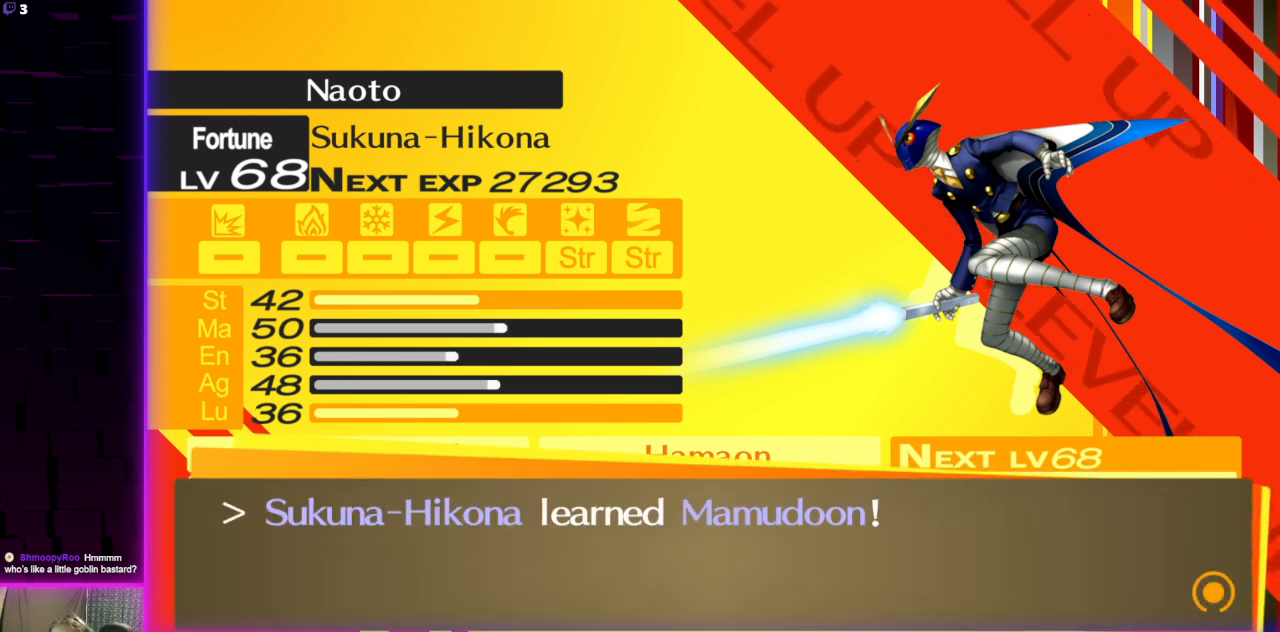
{"buttons": [], "left_stick": "center", "right_stick": "center", "events": [[100, "A", "up"]]}
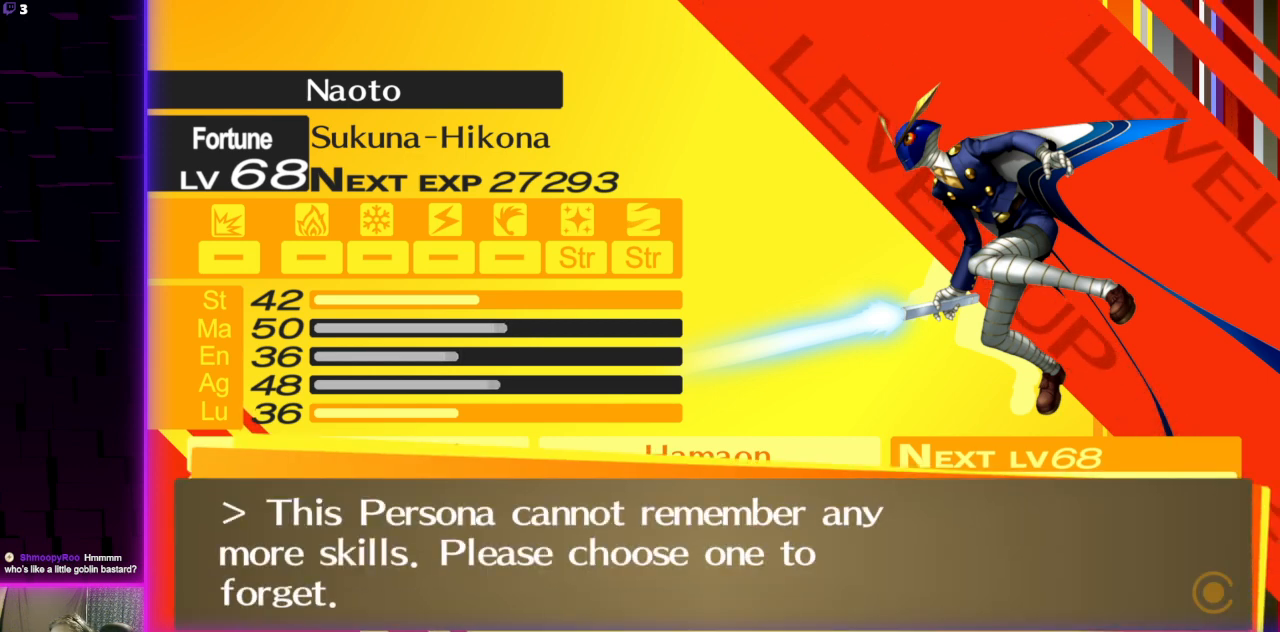
{"buttons": [], "left_stick": "center", "right_stick": "center", "events": [[167, "A", "down"], [300, "A", "up"]]}
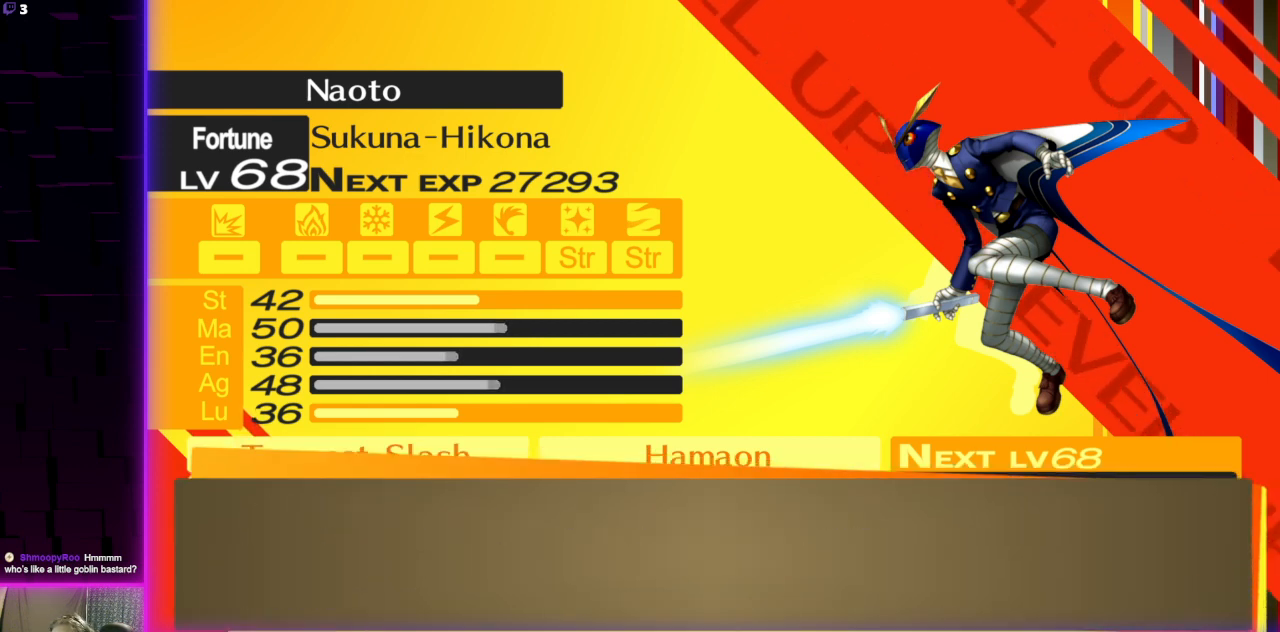
{"buttons": [], "left_stick": "center", "right_stick": "center", "events": []}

#### The task:
All of the material above should be written out exactly as given, minus any images.

#### Solution to this problem:
{"buttons": [], "left_stick": "center", "right_stick": "center", "events": [[100, "A", "up"]]}
{"buttons": [], "left_stick": "center", "right_stick": "center", "events": [[167, "A", "down"], [300, "A", "up"]]}
{"buttons": [], "left_stick": "center", "right_stick": "center", "events": []}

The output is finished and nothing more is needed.